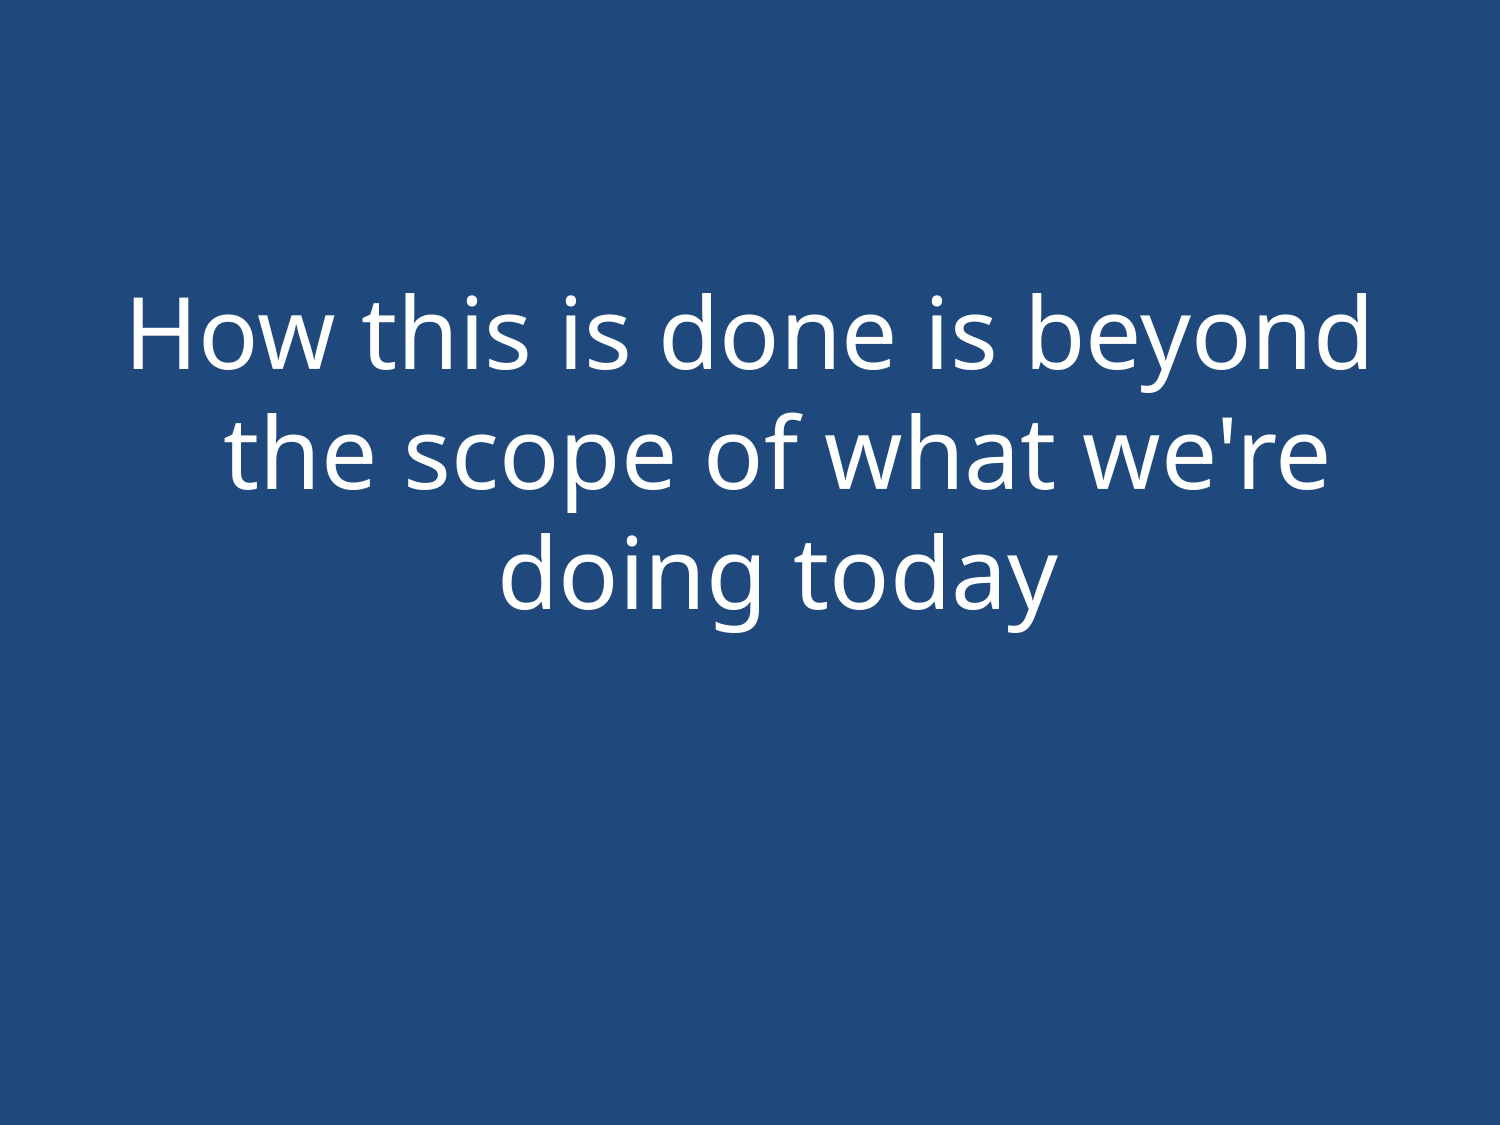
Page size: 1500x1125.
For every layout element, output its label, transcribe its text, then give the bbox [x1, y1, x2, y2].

list How this is done is beyond the scope of what we're doing today [75, 262, 1425, 1005]
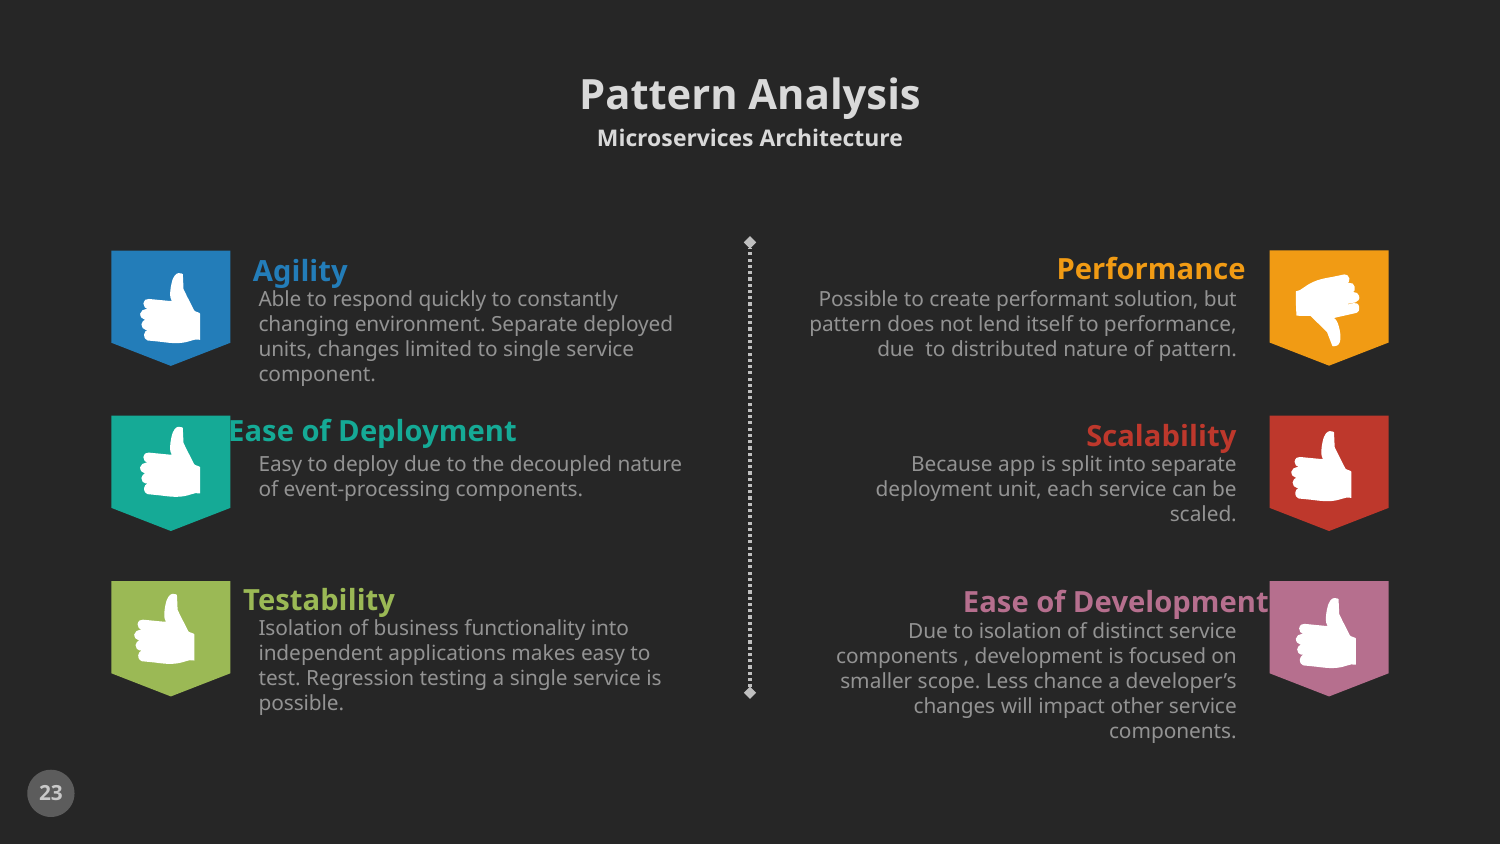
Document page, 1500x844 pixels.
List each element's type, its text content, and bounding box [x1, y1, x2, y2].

text_box [1291, 431, 1352, 502]
text_box [109, 248, 233, 368]
list Microservices Architecture [412, 121, 1088, 155]
text_box [109, 579, 233, 699]
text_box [258, 251, 694, 362]
text_box [140, 273, 201, 344]
text_box [1267, 579, 1391, 699]
text_box [140, 426, 201, 497]
text_box [1295, 274, 1360, 347]
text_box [806, 250, 1237, 362]
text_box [806, 582, 1237, 719]
slide_number 23 [13, 770, 89, 816]
text_box [109, 413, 233, 533]
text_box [258, 580, 694, 691]
text_box [1267, 413, 1391, 533]
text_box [258, 411, 694, 502]
text_box [1267, 248, 1391, 368]
text_box [1295, 598, 1356, 669]
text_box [806, 417, 1237, 502]
title Pattern Analysis [287, 63, 1213, 122]
text_box [134, 593, 195, 664]
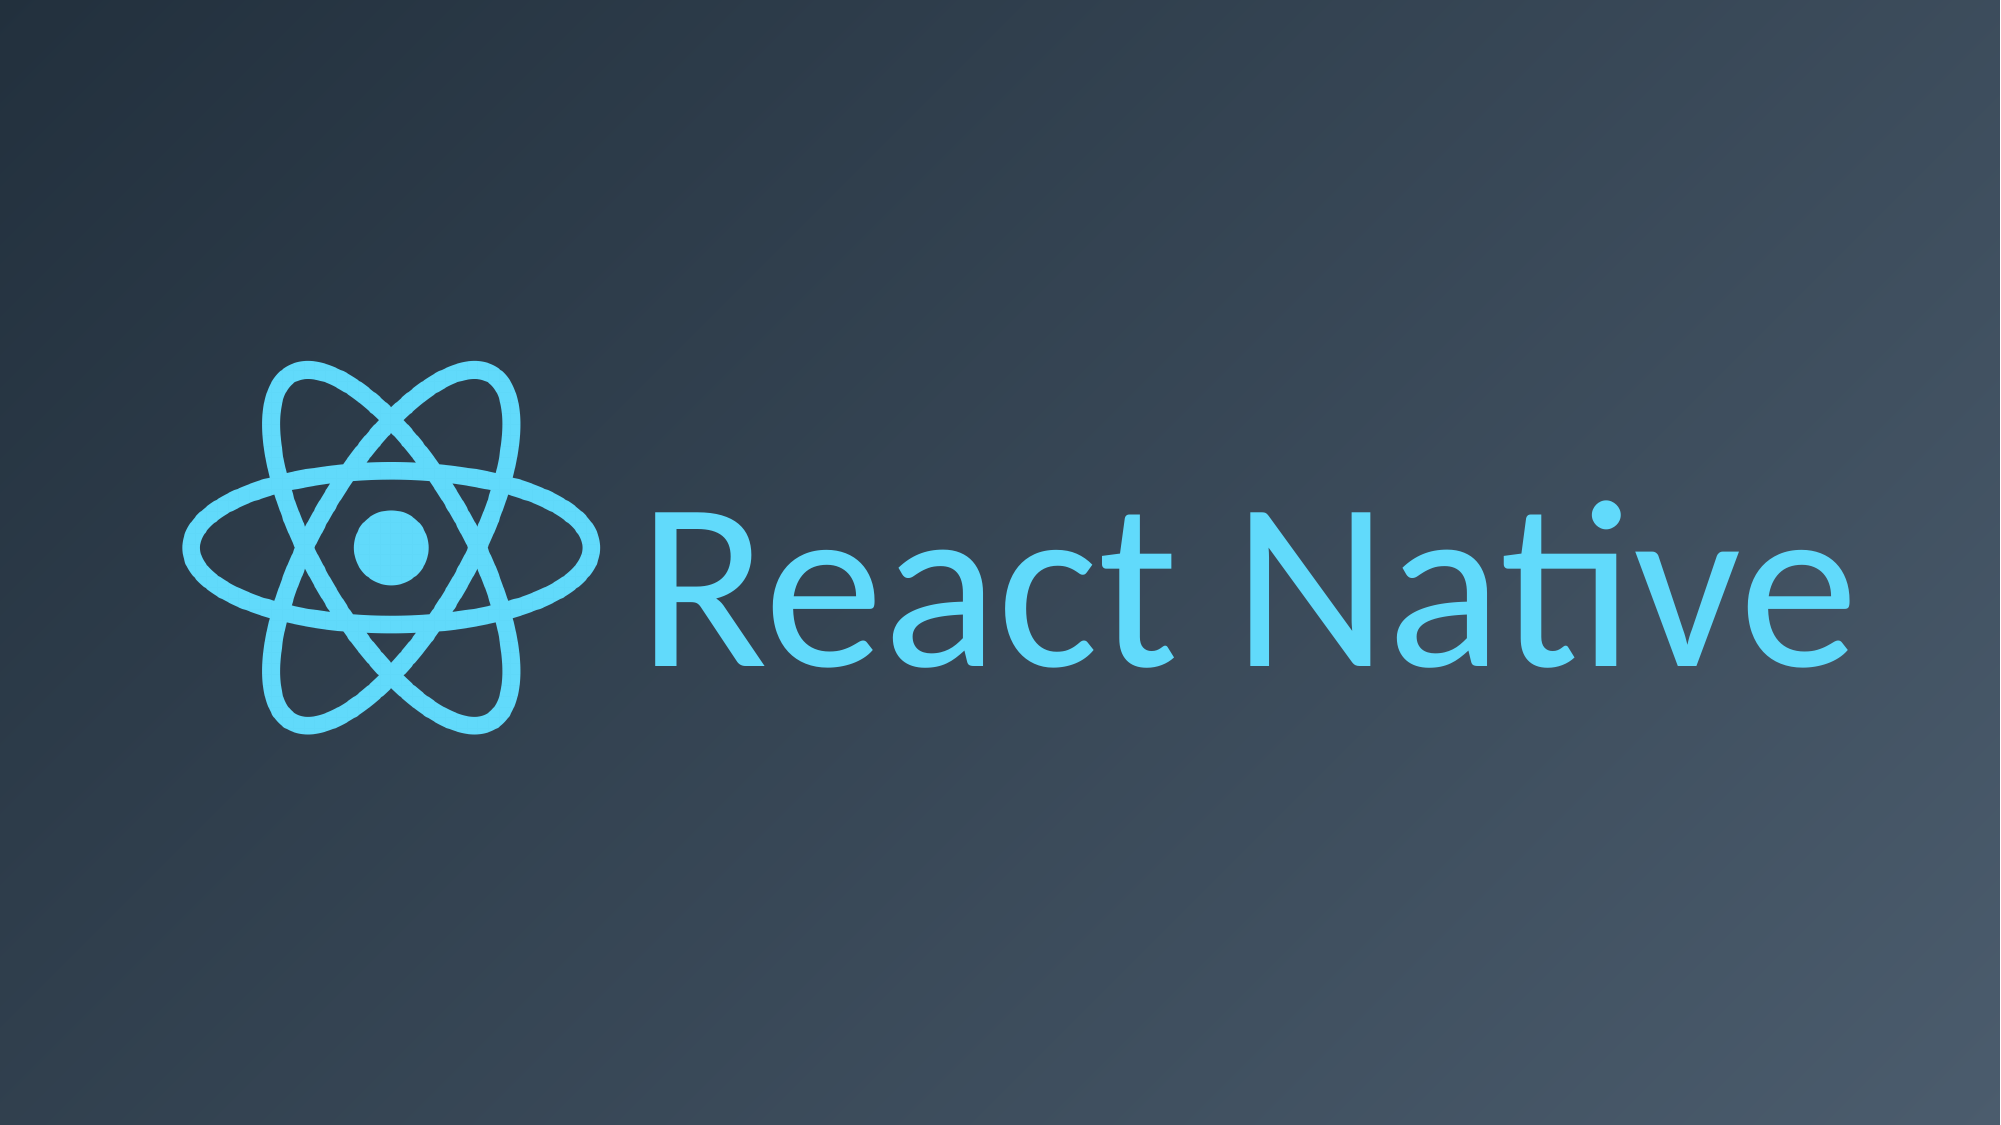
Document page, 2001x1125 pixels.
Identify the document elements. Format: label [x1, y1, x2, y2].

text_box [152, 316, 1883, 794]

==================================================

_Exercise:_
Without changing a word, restate the listing above; the pictures stay out.

_Exercise response:_
Page size: 1500x1125.
For every layout element, output its label, transcribe its text, then give the bbox [x1, y1, x2, y2].

list How this is done is beyond the scope of what we're doing today [75, 262, 1425, 1005]
Document page, 1500x844 pixels.
List each element's type, its text content, and bounding box [x1, y1, x2, y2].

text_box [1291, 431, 1352, 502]
text_box [109, 248, 233, 368]
list Microservices Architecture [412, 121, 1088, 155]
text_box [109, 579, 233, 699]
text_box [258, 251, 694, 362]
text_box [140, 273, 201, 344]
text_box [1267, 579, 1391, 699]
text_box [140, 426, 201, 497]
text_box [1295, 274, 1360, 347]
text_box [806, 250, 1237, 362]
text_box [806, 582, 1237, 719]
slide_number 23 [13, 770, 89, 816]
text_box [109, 413, 233, 533]
text_box [258, 580, 694, 691]
text_box [1267, 413, 1391, 533]
text_box [258, 411, 694, 502]
text_box [1267, 248, 1391, 368]
text_box [1295, 598, 1356, 669]
text_box [806, 417, 1237, 502]
title Pattern Analysis [287, 63, 1213, 122]
text_box [134, 593, 195, 664]
Document page, 2001x1125 pixels.
Identify the document elements. Format: label [x1, y1, x2, y2].

text_box [152, 316, 1883, 794]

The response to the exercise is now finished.